İkinci aşama: Çocuğun neyden zevk aldığını ve hangi alana yönelmek istediğini saptayacağı dönem. Bir kaç seçenekli olmasına özen gösterilir. İlgi duyduğu alanla ilgili temel bilgi ve eğitimin verilldiği dersleri kendisi seçer.
Sınıfta kalma yoktur. Zevk aldığı bir dersi istediği kadar alabilir. Ama süresi sınırlıdır. 3 ya da 4 yıl sonunda seçtiği 3 alanda değerlendirmeye (sınava girer). En iyi olduğu iki alan belirlenir.
Bu dönemde bir yabancı dil, bir spor dalı ve bir müzik aleti eğitimi de şarttır.
Üçüncü aşama: Bu dönemde en iyi olduğu alanların ilk ikisi üzerinde kendisini geliştirir. Dersleri buna göre, ihtiyacını tamamlamak üzeredir. Ayrıca zevk aldığı ve kişisel gelişim üzerine de derslere katılmaktadır. Sınavlar geçmek için değildir. Bilgi düzeyini gösterir. Başarısız olduğu dersleri bırakabilir.
Okulu bitirdiği zaman, bu alanda çırak olarak çalışabilecek düzeyde temel bilgilerle donatılmıştır.
Dördüncü aşama: Üniversite eğitimi; tamamen seçilen alanda uzmanlaşma ve yetkin olmaya yönelik eğitimdir.

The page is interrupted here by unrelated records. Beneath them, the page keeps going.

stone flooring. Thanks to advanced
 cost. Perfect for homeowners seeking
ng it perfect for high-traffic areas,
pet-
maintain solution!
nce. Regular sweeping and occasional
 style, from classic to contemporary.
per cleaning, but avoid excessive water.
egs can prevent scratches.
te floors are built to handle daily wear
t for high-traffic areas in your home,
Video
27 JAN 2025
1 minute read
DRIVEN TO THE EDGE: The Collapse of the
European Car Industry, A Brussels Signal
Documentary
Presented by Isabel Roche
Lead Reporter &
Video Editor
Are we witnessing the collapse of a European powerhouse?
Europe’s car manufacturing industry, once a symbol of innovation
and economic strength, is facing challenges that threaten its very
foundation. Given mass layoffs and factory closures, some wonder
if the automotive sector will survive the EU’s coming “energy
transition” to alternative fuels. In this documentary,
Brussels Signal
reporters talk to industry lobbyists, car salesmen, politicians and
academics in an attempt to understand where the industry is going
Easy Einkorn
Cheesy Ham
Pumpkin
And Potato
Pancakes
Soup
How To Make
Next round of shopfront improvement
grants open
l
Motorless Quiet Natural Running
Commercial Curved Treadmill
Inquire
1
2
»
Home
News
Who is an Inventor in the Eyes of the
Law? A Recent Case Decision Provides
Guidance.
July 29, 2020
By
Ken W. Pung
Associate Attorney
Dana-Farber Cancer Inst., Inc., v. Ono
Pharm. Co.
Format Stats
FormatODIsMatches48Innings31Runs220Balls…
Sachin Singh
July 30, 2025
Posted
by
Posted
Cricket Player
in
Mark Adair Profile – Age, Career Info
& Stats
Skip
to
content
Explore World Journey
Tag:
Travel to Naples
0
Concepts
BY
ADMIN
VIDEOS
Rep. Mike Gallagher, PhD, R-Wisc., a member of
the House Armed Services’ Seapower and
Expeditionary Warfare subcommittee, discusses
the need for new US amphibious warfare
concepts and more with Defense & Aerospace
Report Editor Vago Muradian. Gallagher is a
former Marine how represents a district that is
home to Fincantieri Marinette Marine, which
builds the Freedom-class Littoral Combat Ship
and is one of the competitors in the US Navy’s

Eğitim yıllara göre değil, başarılan derslere göredir.
Beşinci aşama: Eğer birey topluma yönelik; hukuk, kamu yönetimi, tıp doktorluğu gibi bir alanda çalışacaksa, eğitimini aldığı alandan farklı bir alanda daha eğitim alması \"şart olmalı\" ...
Bu şekilde hem disiplinler arası bilgi ve teknoloji aktarımı hem de daha geniş bir bakış açısı ile uzmanlaşma mümkün olacaktır.
Daha üst aşamalar, akademik olanlara giriyor artık.